Single by Wingy Mannone's Orchestra
- Released: 1935
- Genre: New Orleans jazz
- Length: 3:07
- Label: Champion Records
- Songwriter(s): Wingy Manone

= Tar Paper Stomp =

1937 78 re-release on Decca Records, 7425A.

"Tar Paper Stomp" is a 1930 jazz recording by American bandleader and jazz trumpeter Wingy Manone. The instrumental featured a riff that was used in the subsequent releases "Hot and Anxious", "There's Rhythm in Harlem", "In the Mood", "Hot String Beans", and in 1939 in "Jumpy Nerves".

==Background==
Wingy Manone recorded "Tar Paper Stomp", also known as "Wingy's Stomp" or "Wingy's Blues", on August 28, 1930, in Richmond, Indiana. It was released on September 19, 1930, as a 78 rpm single on Champion Records (16153) credited to Barbeque Joe and his Hot Dogs. The A side was "Tin Roof Blues". It was re-released in 1935 credited to Wingy Mannone's Orchestra (40005). Decca Records acquired Champion Records in 1935. The recording was re-released in 1937 as a Decca 78 rpm single credited to Wingy Mannone & His Orchestra.

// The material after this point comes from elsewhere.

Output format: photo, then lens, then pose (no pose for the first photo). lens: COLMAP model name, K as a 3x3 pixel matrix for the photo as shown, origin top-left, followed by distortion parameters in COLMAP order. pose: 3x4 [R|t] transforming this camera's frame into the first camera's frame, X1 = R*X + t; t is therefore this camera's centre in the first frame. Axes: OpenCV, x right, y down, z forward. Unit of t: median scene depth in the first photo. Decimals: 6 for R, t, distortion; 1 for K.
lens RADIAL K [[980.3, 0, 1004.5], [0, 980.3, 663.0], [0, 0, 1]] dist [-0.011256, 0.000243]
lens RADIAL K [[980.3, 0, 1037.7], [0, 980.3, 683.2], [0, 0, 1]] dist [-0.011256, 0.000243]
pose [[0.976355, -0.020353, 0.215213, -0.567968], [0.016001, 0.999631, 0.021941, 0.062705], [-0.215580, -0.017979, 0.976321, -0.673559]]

Horace Henderson used the same riff from "Tar Paper Stomp" in "Hot and Anxious", recorded by his brother's band, Fletcher Henderson and his Orchestra, on March 19, 1931, which was released on Columbia Records as by the Baltimore Bell Boys. Don Redman recorded "Hot and Anxious" in 1932 on Brunswick Records.

"Tar Paper Stomp" featured a riff that was used for "In the Mood" by Joe Garland, most prominently recorded by Glenn Miller in 1939. The main theme of "In the Mood", featuring repeated arpeggios rhythmically displaced, previously appeared in "Tar Paper Stomp".

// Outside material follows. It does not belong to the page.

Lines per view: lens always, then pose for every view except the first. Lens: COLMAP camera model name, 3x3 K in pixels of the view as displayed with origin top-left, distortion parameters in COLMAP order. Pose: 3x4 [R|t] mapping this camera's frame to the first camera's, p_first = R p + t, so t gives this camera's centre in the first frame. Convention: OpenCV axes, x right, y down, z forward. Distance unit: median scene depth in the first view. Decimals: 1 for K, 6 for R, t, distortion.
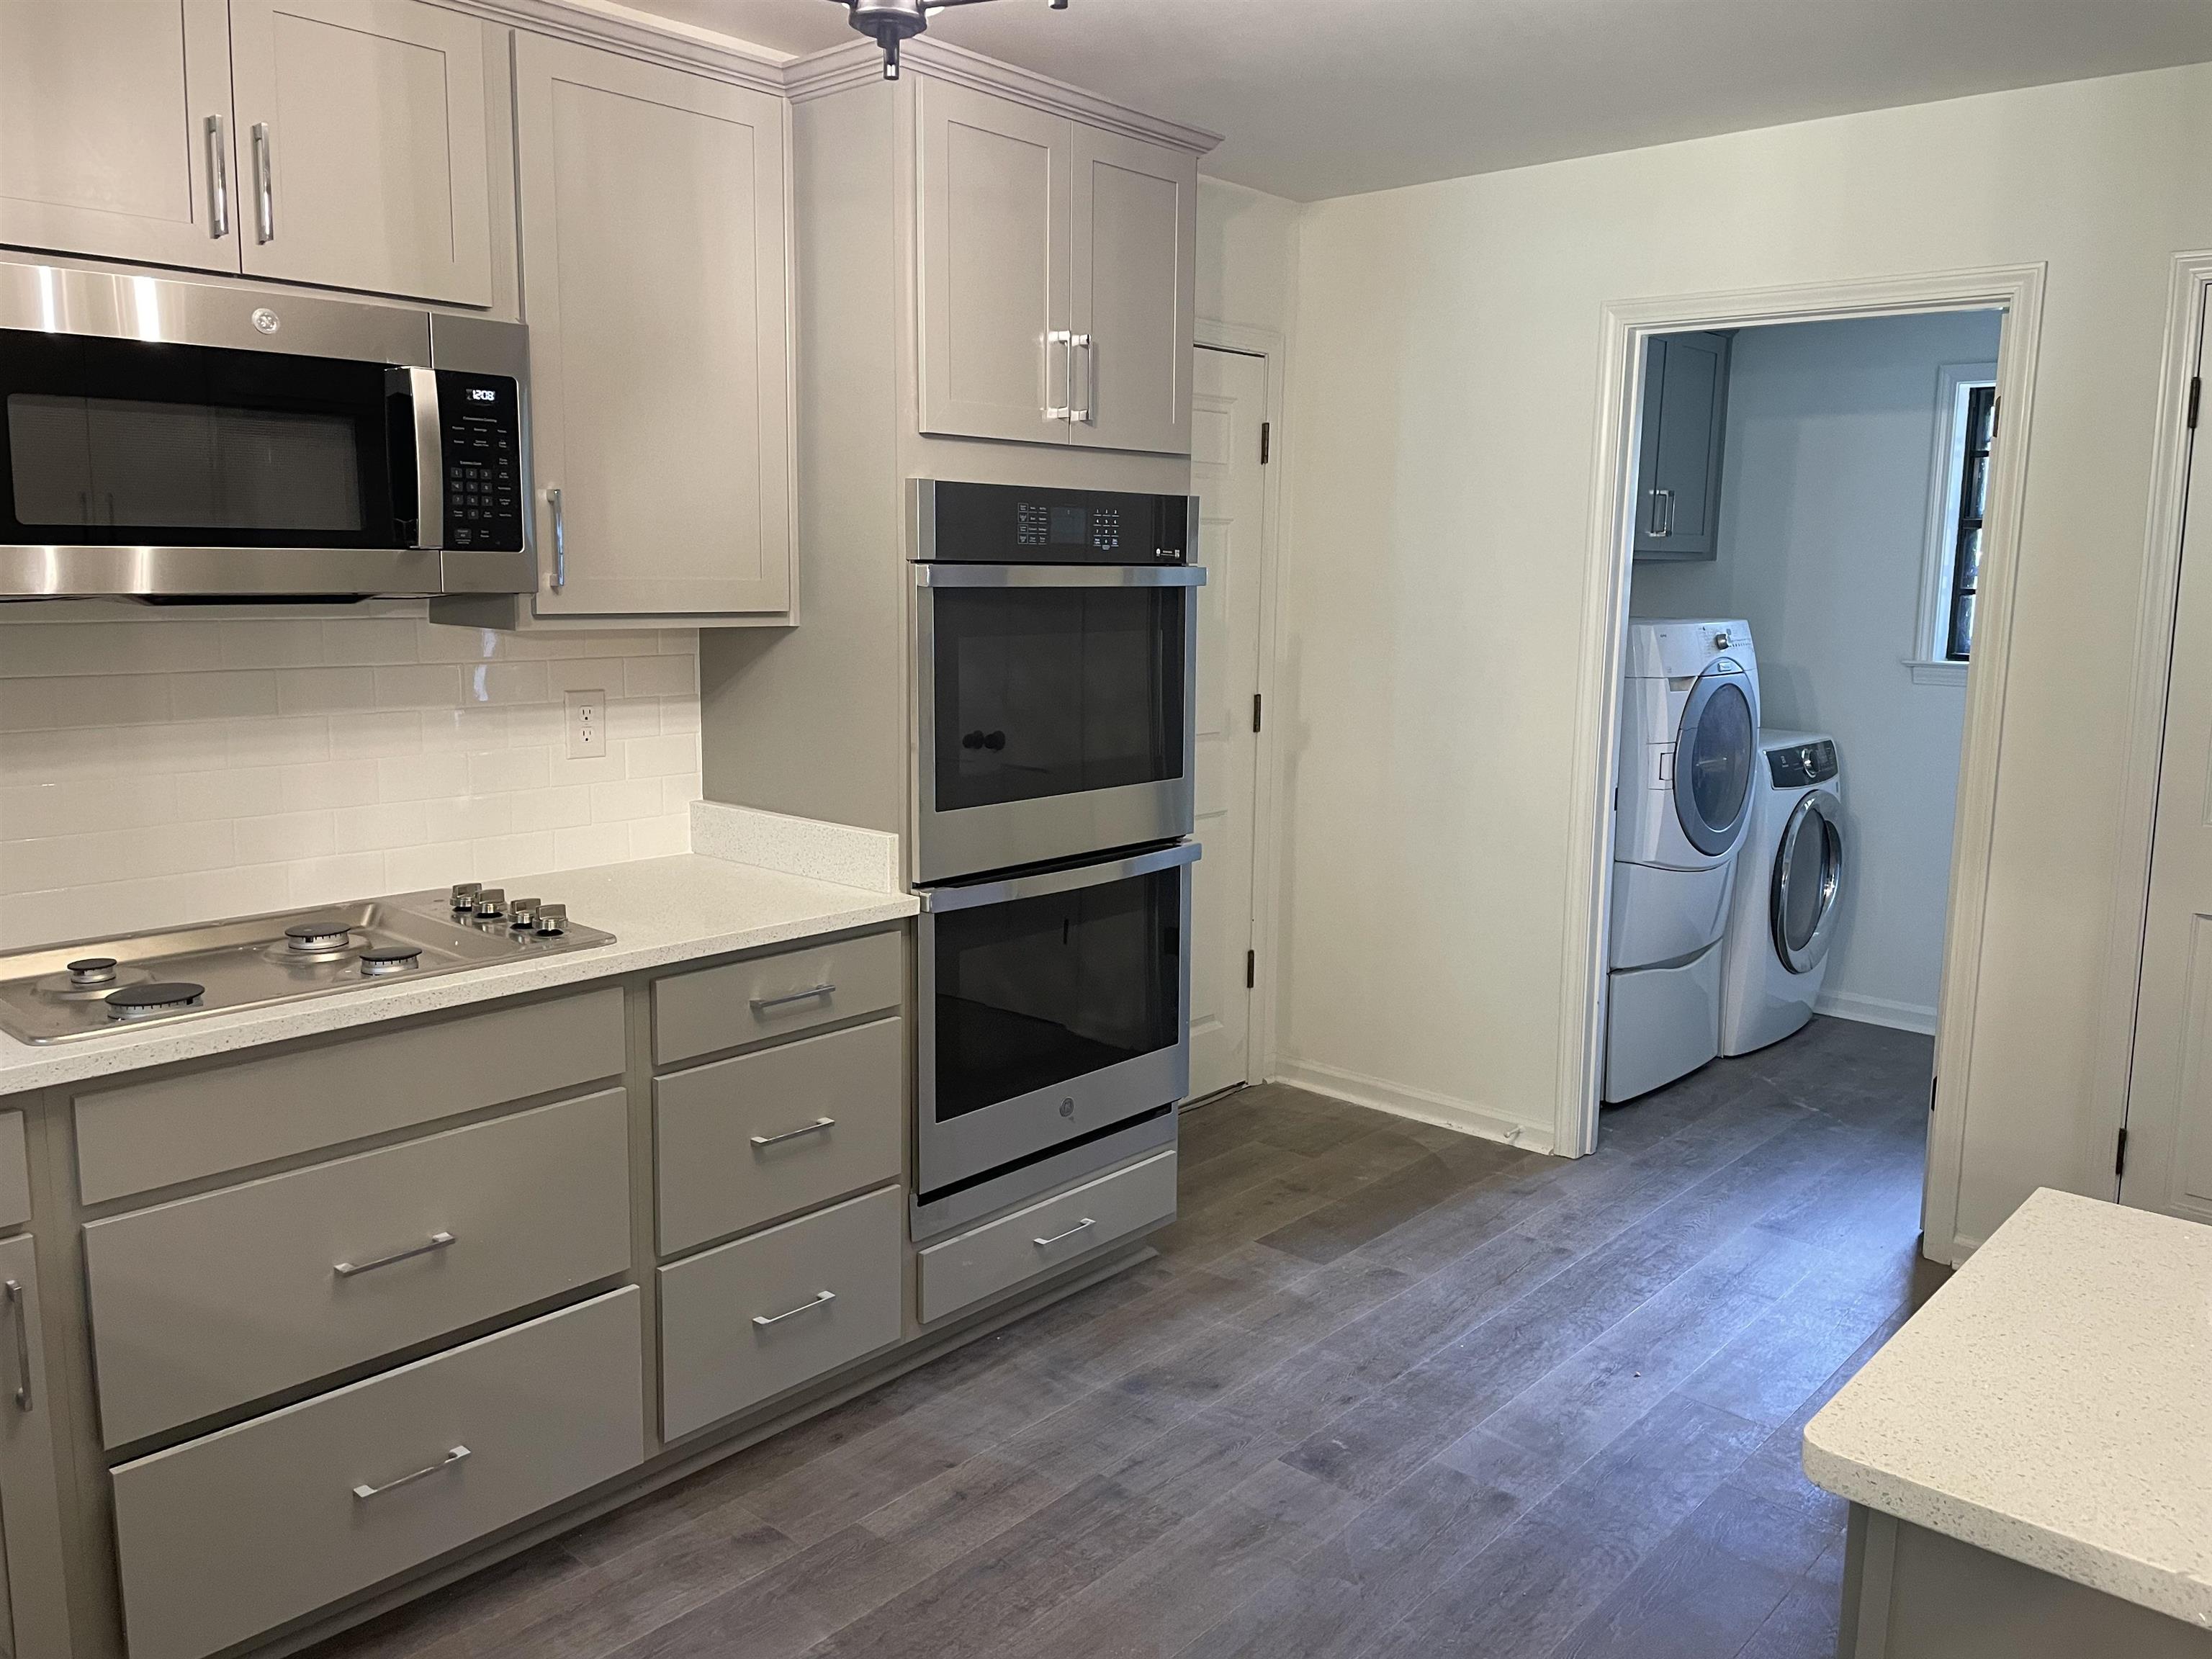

Under copyright laws, a tune that had not been written down and registered with the copyright office was not protected. Wingy Manone had pointed out the similarity between "Tar Paper Stomp" and "In the Mood" to Joe Garland and to the publishing company of the song, Shapiro, Bernstein, and Company of New York. Manone also discussed the issue in Down Beat magazine. "Tar Paper Stomp" was copyrighted on November 6, 1941, as a pianoforte version by Peer International.

A song entitled "Hot String Beans" released by Joe Marsala on Vocalion in 1938 also featured the riff from "Tar Paper Stomp".

Wingy Manone recorded a new song entitled "Jumpy Nerves" on April 26, 1939, featuring Chu Berry on tenor saxophone that incorporated the riff from "Tar Paper Stomp" which was released as a 78 single that year on RCA Bluebird.

"Tar Paper Stomp" appeared on the compilation album Wingy Manone: Wingy Manone's Dixieland Jazz on Riverside, the 1998 Various Artists compilation CD New Orleans: The Cradle of Jazz on Charly Records, and on the 2008 German box set Classic Jazz on Membran International.

==Cover versions==

The instrumental has been covered by Tom Baker's Chicago Seven and Friends on the 2004 collection Dixieland Jazz on Riff Raff, Lu Watters' Yerba Buena Jazz Band in 1994 on the album Live at Hambone Kelly's, Volume 2, Papa Bue's Viking Jazzband on Live in Dresden in 1972 on Miga, the Christiania Jazzband in 1973 on Sonet Records, and by Mora's Modern Rhythmists on the 2000 album Call of the Freak on Mr. Ace Records.

==Sources==
- Clarke, Donald (2013). Chapter 9. The Swing Era Begins. The Rise and Fall of Popular Music. donaldclarkemusicbox.com.
- Sullivan, Steve (2013). Encyclopedia of Great Popular Song Recordings, Volume 2. Lanham, MD: Scarecrow Press, pp. 50–51.
- Jasen, David A. (2003). Tin Pan Alley: An Encyclopedia of the Golden Age of American Song. New York, NY: Routledge.